Meski begitu, tekad dan semangat Pramono Edhie Wibowo untuk menjadi tentara tidak padam. Adik ipar mantan Presiden Susilo Bambang Yudhoyono (SBY) ini terus berlatih di bawah pengawasan langsung ayahnya.
Kembali ke Jakarta, Pramono Edhie Wibowo mendaftar ke Akmil, Magelang. ”Pilihan saya Angkatan Darat karena orang tua saya berjuang dan mengabdi di Angkatan Darat. Saya selalu melihat ayah saya berdinas di Angkatan Darat. Saya banyak diberi petunjuk oleh orang tua saya sehingga saya banyak mengetahui dunia militer di Angkatan Darat,” kenang Pramono Edhie Wibowo.
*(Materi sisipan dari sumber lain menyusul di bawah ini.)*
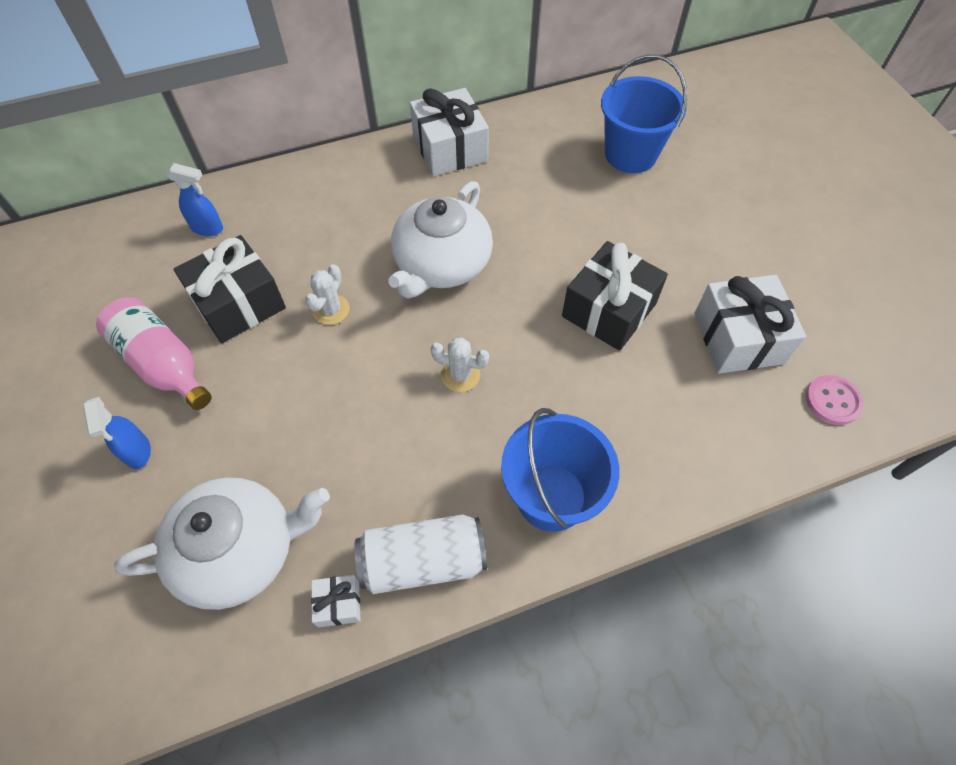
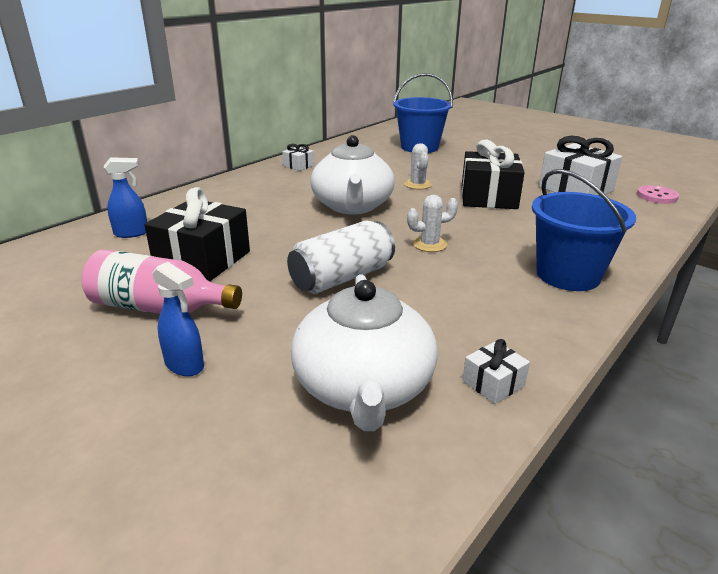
camera: 30 degrees left, 30 degrees down
(240, 550) = (363, 387): white teapot -> white teapot turned 135 degrees clockwise
(331, 310) = (290, 243): white cactus -> white cactus (417, 184)
(423, 561) = (527, 334): white can -> white can (342, 278)
(450, 149) = (298, 166): white gift -> white gift, size x0.47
Lulus dari Akmil pada 1980, Pramono Edhie Wibowo memilih bergabung di pasukan tempur yakni Kopassus yang saat itu bernama Kopassandha.
”Saya mengambil jalur yang berbeda. Saya ingin berbeda dengan kakak saya. Kakak-kakak saya mengambil baret hijau, saya mengambil baret merah,” kenang Edhie dalam buku biografinya berjudul “Jenderal TNI Pramono Edhie Wibowo: Jejak Langkah Seorang Prajurit Komando”.
Selama pengabdiannya di Baret Merah, Pramono Edhie Wibowo beberapa kali diterjunkan ke medan operasi. Di antaranya Operasi Seroja di Timor-Timor kini Timor Leste. Karena loyalitas dan dedikasinya di medan operasi, Pramono Edhie Wibowo seringkali ditugaskan dalam operasi.
“Alhamdulillah…berkali-kali senior bertugas...saya ikut. Jadi dalam jumlah penugasan memang saya lebih banyak dari yang lain karena baru pulang kira-kira 10 hari sudah berangkat lagi,” ucapnya.
Selama mengabdi di Kopassus, sejumlah jabatan strategis pun diembannya mulai dari Komandan Batalyon 11 Grup 1 Kopassus Serang, Banten. Kemudian Wadan Grup 1 Kopassus. Setahun kemudian, Pramono Edhie Wibowo diangkat menjadi Asisten Operasi (Asops) Kopassus.
Setelah sukses dalam misi pendakian gunung tertinggi di dunia Mount Everest di Nepal, dia kemudian diangkat menjadi Komandan Grup 1 Kopassus Serang, Banten. Sempat menjadi ajudan Presiden Megawati Soekarnoputri, karier Pramono Edhie Prabowo di Kopassus terus melesat.
Dia kemudian ditempatkan di Sesko TNI dengan jabatan Perwira Ahli Bidang Ekonomi dan Politik. Tidak lama kemudian, dia ditarik kembali ke Korps Baret Merah menjadi Wandjen Kopassus.
Puncaknya, Pramono Edhie Prabowo diangkat sebagai Danjen Kopassus menggantikan Mayjen TNI Soenarko. Dengan jabatan sebagai Danjen Kopassus, dia akhirnya mampu mengikuti jejak ayahnya menjadi orang nomor satu di pasukan elite tersebut.